廊下菊香绕袖,一群世家少年少女嬉笑一团。
宋仪说:“还差两个,江渝,你去拉人。无论会不会,拉来就是。”
下一刻,陆成舟站到了宋仪身后。
他垂眼看她:“我会。”
宋仪:“……”
她默默地往一边挪了挪,让陆成舟坐下。
现在,还差一个。
江渝抬眼便想去唤相熟的闺中同窗,想拉着人玩几局。
她话音还未出口,余光却先撞进一道晃来晃去的身影。
陆惊渊就立在离她几步远的廊柱旁,那位置偏偏是最显眼、一抬眼就能望见的地方。
他本不必凑在少女嬉闹的花亭,此刻却背着手,慢悠悠在菊丛边踱来踱去,脚步越来越慢,目光还时不时往她这边瞥,落在她脸上,又移回来。
他既不上前,也不吭声,只偷偷地看她。
他别别扭扭,明晃晃在暗示她来邀自己,却一个字都不肯说。
江渝瞧着他那副故作悠闲、实则眼巴巴的模样,又好气又好笑。
这人明明就想一起玩,偏要站在最扎眼的地方晃悠,等着她先开口!
陆惊渊最近好奇怪。
他故作冷漠,不肯与她先说话。
可谁都看得出来,这人是装出来的。
她想起前世的陆惊渊自扬州回来,便变得沉默寡言。
难不成……前世也是装出来的?
正思忖间,这人已经晃到了自己跟前。
江渝:“你……你干嘛?”
他一挑眉梢:“不认人了?”
江渝说:“让开,我急着去找人。
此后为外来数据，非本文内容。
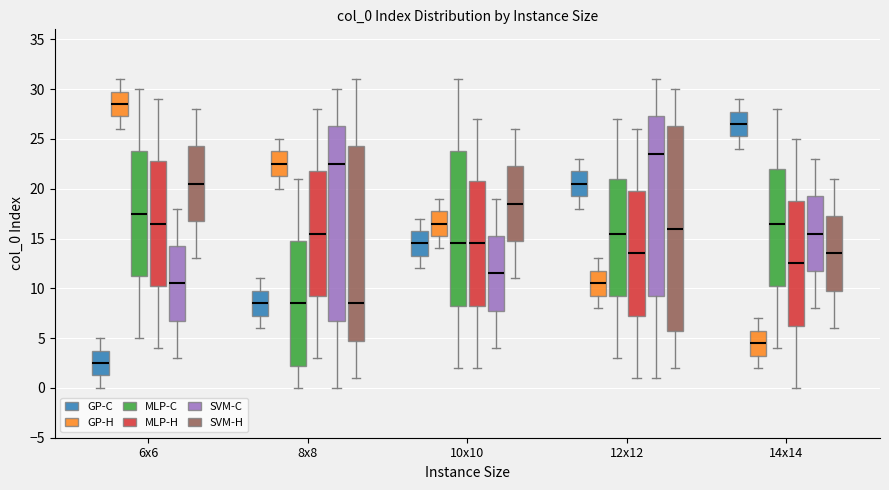

Which box is the tallest, from its lower edge to its upper edge?

12x12 (SVM-H)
”
“找谁?”
“闺中同窗。”
陆惊渊伸手拦住她。
江渝跺脚:“你!”
陆惊渊歪头看她,眨了眨眼睛。
快说话,快邀我。
江渝看他这副故作冷淡的模样,故意道:“你不开口,我可得去邀别人咯——”
陆惊渊马上开口:“叶子牌,邀我!”
江渝忍不住笑:“好,邀你邀你。”
陆惊渊有一搭没一搭地闲聊:“你觉得,我的牌技如何?”
江渝:“没玩过,不知道。”
陆惊渊自顾自说:“我的牌技打遍天下无敌手。”
可江渝只敷衍地说了句“好厉害”,便没了下文。